Minus three toes destroyed by the disease, I left the hospital four months later knowing that my reprieve was temporary, subject to cancellation on short notice. Blessed by what I took to be the smile and gift of fortune, I resolved to spend as much time as possible in the present tense, to rejoice in the wonders of the world, chase the rainbows of the spirit, indulge the pleasures of the flesh, defy the foul fiend, go and catch a falling star.
I had been outfitted with a modus vivendi but no string of words with which to account for it, and so for the next three years at college I searched out writers who had drawn from their looking into the face of death a line of poetry or the bulwark of a philosophy. I don’t now remember how accurately or in what sequence I first read, but I know that with several of them—Michel de Montaigne and Seneca the Younger, Plutarch, W.H. Auden, and John Donne—I’ve stayed in touch.
Their collective counsel continues to confirm me in the opinion reached in Athens by Epicurus in the fourth century B.C., transmuted into verse by the Roman poet Lucretius at about the same time that Caesar invaded Gaul, and rendered as equations in the twentieth century by Ernest Rutherford and Niels Bohr.
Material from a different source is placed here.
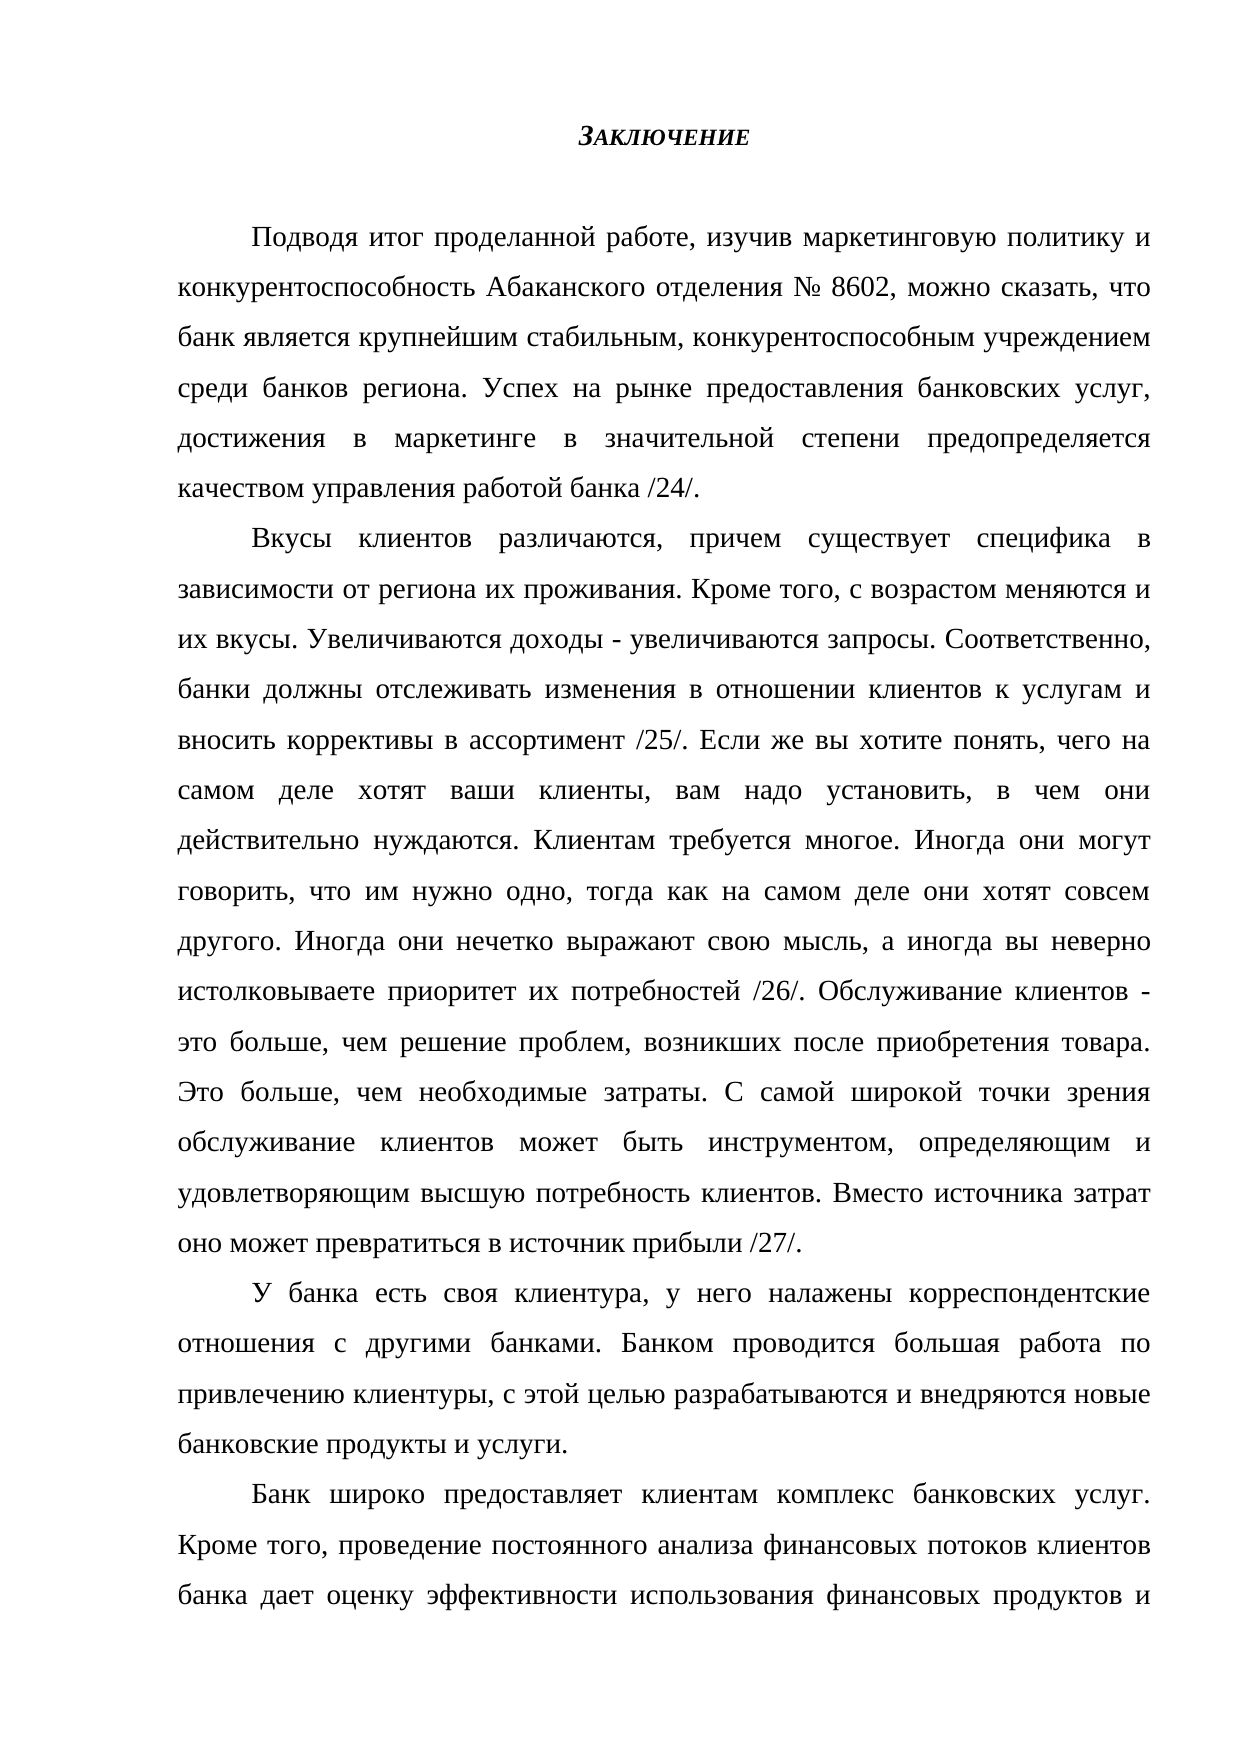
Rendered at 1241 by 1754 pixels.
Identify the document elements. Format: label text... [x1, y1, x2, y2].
If it’s true that the universe consists of atoms and void and nothing else, then everything that exists—the sun and the moon, mother and the flag, Beethoven’s string quartets and da Vinci’s decomposing flesh—is made of the elementary particles of nature in fervent and constant motion, colliding and combining with one another in an inexhaustibly abundant variety of form and substance. No afterlife, no divine retribution or reward, nothing other than a vast turmoil of creation and destruction. Plants and animals become the stuff of human beings, the stuff of human beings food for fish. Men die not because they are sick but because they are alive.
“Death… the most awful of evils,” says Epicurus, “is nothing to us, seeing that when we are, death is not yet, and when death comes, we are not.” My experience in the New Haven hospital demonstrated the worth of the hypothesis; the books I read in college formed the thought as precept; my paternal grandfather, Roger D. Lapham, taught the lesson by example.
In the summer of 1918, then a captain of infantry with the American Expeditionary Force in World War I, he had been reported missing and presumed dead after his battalion had been overwhelmed by German poison gas during the Oise-Aisne offensive. Nearly everybody else in the battalion had been promptly killed, and it was six weeks before the Army found him in the hayloft of a French barn. A farmer had retrieved him, unconscious but otherwise more or less intact, from the pigsty into which he had fallen, by happy accident, on the day of what had been planned as a swift and sure advance.